“Exams” are often followed for exams and graduations, but if you try to score the exams of many students, the amount of work will be enormous. Although automatic scoring with algorithms is becoming popular in the United States as it reduces the burden on humans, Motherboard reports that “automatic scoring is still unreliable for scoring sentences”.

An automatic paper scoring system using algorithms is called 'Natural language processing artificial intelligence systems', but it is also commonly called 'Small paper automatic scoring system'. Motherboard pointed out the problem with the automatic essay scoring system, part 1. The automatic essay scoring system has a bias . This essay automatic scoring system scores points by recognizing patterns that correlate with 'an essay with a high score by a human grader' and 'an essay with a low score'. However, the problem is that the essay automatic scoring system also learns human prejudice because human scorers add or subtract points based on their own prejudice against 'dialects' in sentences rooted in race. Has occurred.

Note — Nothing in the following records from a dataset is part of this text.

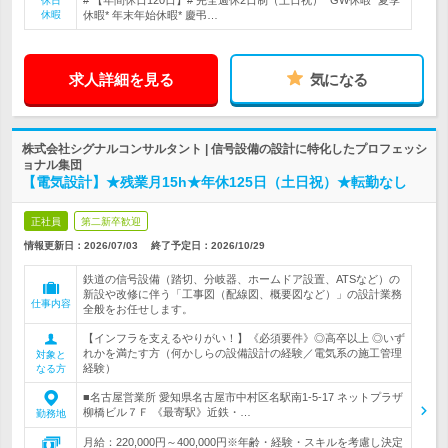
# 【年間休日120日】# 完全週休2日制（土日祝）* GW休暇* 夏季
休日
休暇
休暇* 年末年始休暇* 慶弔…
求人詳細を見る
気になる
株式会社シグナルコンサルタント | 信号設備の設計に特化したプロフェッシ
ョナル集団
【電気設計】★残業月15h★年休125日（土日祝）★転勤なし
正社員
第二新卒歓迎
情報更新日：2026/07/03
終了予定日：
2026/10/29
鉄道の信号設備（踏切、分岐器、ホームドア設置、ATSなど）の
新設や改修に伴う「工事図（配線図、概要図など）」の設計業務
仕事内容
全般をお任せします。
【インフラを支えるやりがい！】《必須要件》◎高卒以上 ◎いず
れかを満たす方（何かしらの設備設計の経験／電気系の施工管理
対象と
経験）
なる方
■名古屋営業所 愛知県名古屋市中村区名駅南1-5-17 ネットプラザ
柳橋ビル７Ｆ 《最寄駅》近鉄・…
勤務地
月給：220,000円～400,000円※年齢・経験・スキルを考慮し決定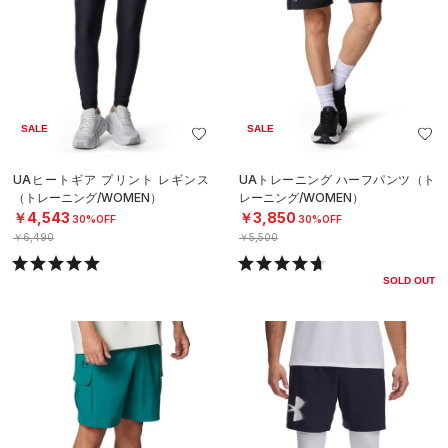
SALE
SALE
UAヒートギア プリント レギンス
UAトレーニング ハーフパンツ（ト
（トレーニング/WOMEN）
レーニング/WOMEN）
￥4,543
￥3,850
30%OFF
30%OFF
￥6,490
￥5,500
SOLD OUT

Educational Testing Service (ETS) is a non-profit private organization that conducts various tests such as TOEIC , TOEFL , and the ' Graduate Record Examination (GRE) ', a common examination required for graduate school entry in the US and Canada. The original essay automatic scoring system `` e-rater '' developed by ETS is used in various tests of our company such as GRE and TOEFL, but in 1999, 2004, 2007, 2008, 2012 and 2018 Research has shown that e-raters score biased against specific races and nationalities.

The bias is a high score for Chinese students and a low score for African Americans. GRE is scored on the basis of a maximum score of 6, but Chinese students tend to get 1.3 points on average and African Americans tend to get 0.81 points on average.



Chinese students tended to get high scores on the items of “length of essay” and “use of sophisticated words”, but “many Chinese students“ round memorize ”sophisticated sentences. 'Maybe it is caused by writing as it is,' Motherboard wrote. On the other hand, African Americans tended to get low scores in items such as `` grammar '', `` style '', `` sentence composition '', but Motherboard said `` If humans score, it will be a pretty good score There was also a case. ”

Regarding the question of 'can we correct the bias against dialects rooted in these races and nationalities?' Said Brent Bridgeman, a senior researcher at ETS, said, 'When adjusting the scores for a dialect of a particular race or nationality, It ’s the same thing, because it puts another bias on candidates of other races and nationalities, ”he says.

All the essay questions given in the exams conducted by ETS are scored by e-raters and humans, and if the scores are different, they will be scored by another person. For this reason, ETS says that there is no influence of e-rater bias.

Another problem with the automatic essay scoring system is that if sophisticated words are used, high scores will be given even if the content is unknown. Motherboard is a software ' Basic Automatic BS Essay Language Generator (BABEL Generator ) ”, We conducted an experiment to score GRE's online essay scoring service ScoreltNow! As a result, the essay converted by BABEL Generator scored 4 out of 6 points. This score is a score that is said to be “a sentence that clearly conveys meaning and has sufficient ability for discussion”.

In the United States, it is illegal to disclose test scores without written consent under federal law, so it is difficult to conduct external audits on essay automatic scoring systems and to study bias on algorithms. However, Motherboard reports that 21 out of 50 states in the United States have adopted an automatic essay scoring system, 18 of which have left their scoring to an automatic essay scoring system.